**Selected text**
------------------------------------

Given information: We are given that $\int_{2}^{4}f(2x)\,dx=10$ . To find $\int_{4}^{8}f(u)\,du$ , we need to perform a substitution to match the limits of integration. $\newline$ Let $u = 2x$ , which implies that $du = 2dx$ or $dx = \frac{du}{2}$ .
Perform substitution: Now we need to adjust the limits of integration. When $x = 2$ , $u = 2 \times 2 = 4$ . When $x = 4$ , $u = 2 \times 4 = 8$ . So the new limits of integration for $u$ are from $4$ to $8$ .
Adjust limits: Substitute $dx$ with $\frac{du}{2}$ in the integral and adjust the limits accordingly. $\int_{2}^{4}f(2x)dx = \int_{4}^{8}f(u) \cdot \left(\frac{1}{2}\right)du$
Substitute and transform: Since we are given that $\int_{2}^{4}f(2x)\,dx=10$ , we can equate this to the transformed integral with the new variable and limits. $\newline$ $10 = \left(\frac{1}{2}\right) \cdot \int_{4}^{8}f(u)\,du$
Equating transformed integral: To find $\int_{4}^{8}f(u)\,du$ , we multiply both sides of the equation by $2$ . $2 \times 10 = \int_{4}^{8}f(u)\,du$
Multiply by $2$ : Perform the multiplication to solve for the integral. $20 = \int_{4}^{8}f(u)\,du$

------------------------------------

**Task data**
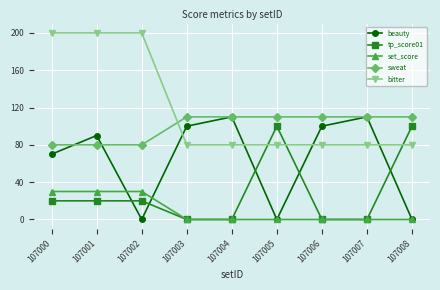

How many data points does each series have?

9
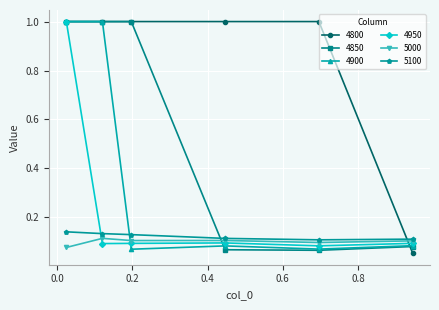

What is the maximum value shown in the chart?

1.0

------------------------------------

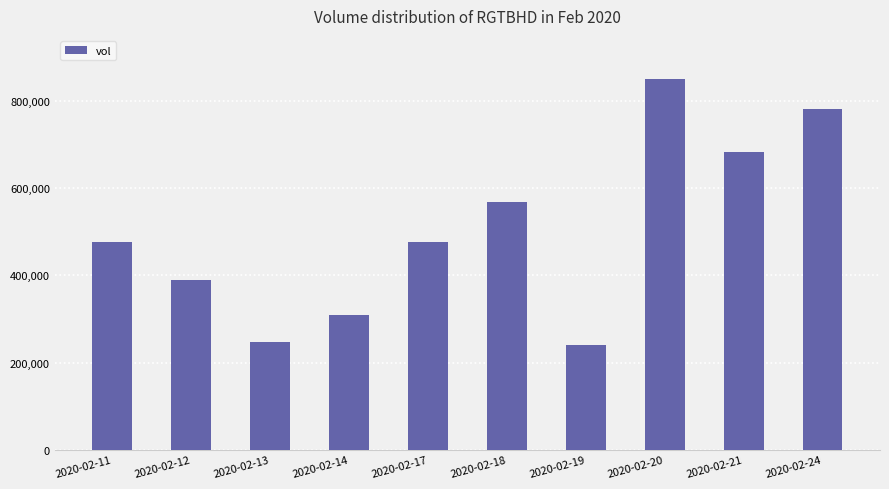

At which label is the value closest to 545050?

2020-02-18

------------------------------------

**Directions**
**1.** Quote the substitution walkthrough starting at "Given information: We" and ending at "from $4$ to $8$ .".
**2.** Switch "maximum" to "highest" in the listing lines starting at the one containing "How many data points does each series have?" and ending at the one containing "What is the maximum value shown in the chart?". Return only those lines, leaving out the pictures.
The substitution walkthrough and the listing have no connection to each other.

**Solutions for each task**
**1.**
Given information: We are given that $\int_{2}^{4}f(2x)\,dx=10$ . To find $\int_{4}^{8}f(u)\,du$ , we need to perform a substitution to match the limits of integration. $\newline$ Let $u = 2x$ , which implies that $du = 2dx$ or $dx = \frac{du}{2}$ .
Perform substitution: Now we need to adjust the limits of integration. When $x = 2$ , $u = 2 \times 2 = 4$ . When $x = 4$ , $u = 2 \times 4 = 8$ . So the new limits of integration for $u$ are from $4$ to $8$ .

**2.**
How many data points does each series have?

9

What is the highest value shown in the chart?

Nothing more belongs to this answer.